Investigating Convolutional Neural Networks using Spatial Orderness
This work addresses the problem of optimizing CNN architectures for researchers and practitioners, but it is incremental as it builds on existing understanding of spatial relationships in data.
The paper tackled the problem of understanding when convolutional layers are beneficial in CNNs by proposing a statistical metric called spatial orderness to quantify data's adherence to spatial ordering. They found that adding convolutional layers can be counterproductive for data lacking spatial order at higher scales, and observed that validation performance improves only after spatial orderness of feature maps decreases during training.
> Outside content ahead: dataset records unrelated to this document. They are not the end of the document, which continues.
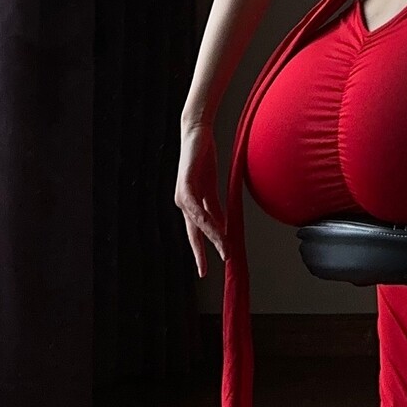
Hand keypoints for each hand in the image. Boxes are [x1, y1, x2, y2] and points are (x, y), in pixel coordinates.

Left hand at [175, 119, 226, 276]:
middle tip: (206, 271)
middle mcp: (183, 203)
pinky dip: (206, 219)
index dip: (200, 252)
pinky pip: (197, 207)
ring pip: (198, 223)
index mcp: (190, 205)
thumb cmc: (203, 159)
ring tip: (224, 250)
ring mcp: (182, 194)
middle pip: (194, 233)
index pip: (195, 233)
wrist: (197, 134)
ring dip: (212, 237)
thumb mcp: (212, 188)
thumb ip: (216, 208)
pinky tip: (213, 228)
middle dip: (201, 253)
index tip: (205, 270)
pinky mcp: (186, 184)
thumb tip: (223, 228)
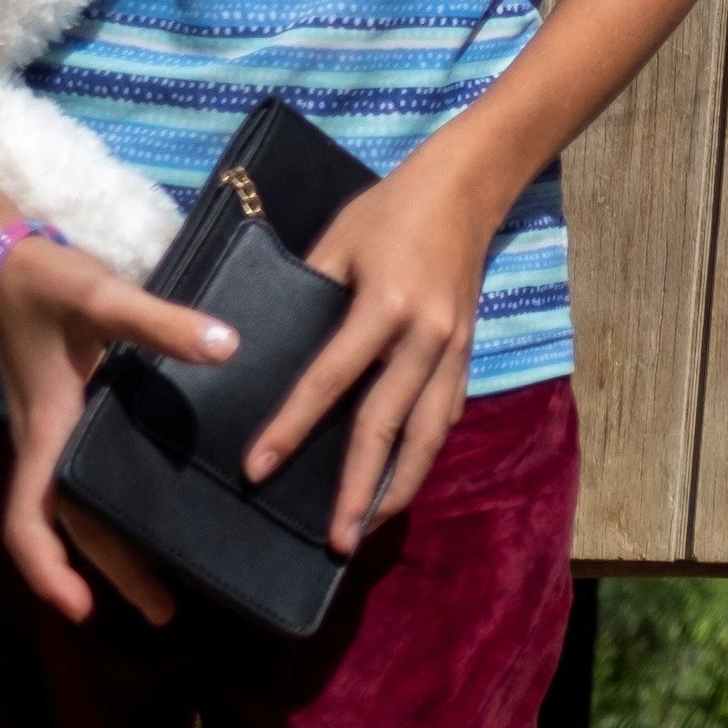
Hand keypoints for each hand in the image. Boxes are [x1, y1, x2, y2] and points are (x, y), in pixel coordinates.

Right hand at [0, 230, 237, 624]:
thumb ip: (162, 322)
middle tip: (163, 613)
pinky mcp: (64, 418)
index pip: (30, 519)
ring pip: (76, 509)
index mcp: (46, 430)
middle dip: (108, 575)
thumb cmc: (48, 281)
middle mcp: (44, 444)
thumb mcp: (103, 296)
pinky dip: (107, 511)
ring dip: (111, 549)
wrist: (5, 259)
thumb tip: (228, 349)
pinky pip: (81, 481)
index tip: (82, 612)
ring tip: (165, 583)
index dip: (49, 569)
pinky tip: (150, 509)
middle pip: (67, 529)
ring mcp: (51, 435)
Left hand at [245, 136, 508, 546]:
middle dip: (359, 489)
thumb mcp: (336, 240)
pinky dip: (423, 454)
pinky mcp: (466, 352)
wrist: (469, 185)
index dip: (290, 428)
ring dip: (400, 487)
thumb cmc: (392, 208)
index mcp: (386, 306)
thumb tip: (264, 349)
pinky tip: (400, 480)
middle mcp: (426, 337)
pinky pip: (445, 416)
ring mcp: (454, 349)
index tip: (257, 470)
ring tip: (368, 528)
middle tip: (334, 542)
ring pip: (429, 435)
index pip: (330, 381)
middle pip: (389, 428)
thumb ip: (305, 293)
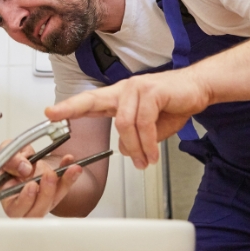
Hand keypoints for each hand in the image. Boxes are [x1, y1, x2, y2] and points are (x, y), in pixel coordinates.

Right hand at [0, 140, 82, 217]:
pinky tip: (73, 166)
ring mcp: (40, 201)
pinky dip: (70, 177)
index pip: (15, 208)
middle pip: (36, 211)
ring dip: (63, 185)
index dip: (25, 200)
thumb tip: (24, 168)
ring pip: (53, 202)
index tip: (32, 185)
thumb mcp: (4, 153)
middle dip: (45, 193)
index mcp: (7, 197)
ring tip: (70, 168)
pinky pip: (63, 189)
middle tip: (49, 175)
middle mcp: (24, 204)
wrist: (22, 158)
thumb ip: (11, 160)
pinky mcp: (54, 194)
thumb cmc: (10, 160)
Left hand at [44, 68, 210, 168]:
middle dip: (70, 108)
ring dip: (135, 147)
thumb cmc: (174, 103)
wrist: (199, 88)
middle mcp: (125, 89)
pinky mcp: (152, 92)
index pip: (90, 101)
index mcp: (120, 97)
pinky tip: (152, 154)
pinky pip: (143, 122)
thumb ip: (137, 137)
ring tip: (144, 162)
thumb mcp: (152, 126)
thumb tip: (128, 151)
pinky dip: (148, 142)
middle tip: (53, 115)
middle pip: (93, 100)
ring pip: (124, 123)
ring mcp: (137, 88)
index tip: (50, 113)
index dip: (69, 107)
Convolutional Neural Networks (CNN) have been pivotal to the success of many state-of-the-art classification problems, in a wide variety of domains (for e.g. vision, speech, graphs and medical imaging). A commonality within those domains is the presence of hierarchical, spatially agglomerative local-to-global interactions within the data. For two-dimensional images, such interactions may induce an a priori relationship between the pixel data and the underlying spatial ordering of the pixels. For instance in natural images, neighboring pixels are more likely contain similar values than non-neighboring pixels which are further apart. To that end, we propose a statistical metric called spatial orderness, which quantifies the extent to which the input data (2D) obeys the underlying spatial ordering at various scales. In our experiments, we mainly find that adding convolutional layers to a CNN could be counterproductive for data bereft of spatial order at higher scales. We also observe, quite counter-intuitively, that the spatial orderness of CNN feature maps show a synchronized increase during the intial stages of training, and validation performance only improves after spatial orderness of feature maps start decreasing. Lastly, we present a theoretical analysis (and empirical validation) of the spatial orderness of network weights, where we find that using smaller kernel sizes leads to kernels of greater spatial orderness and vice-versa.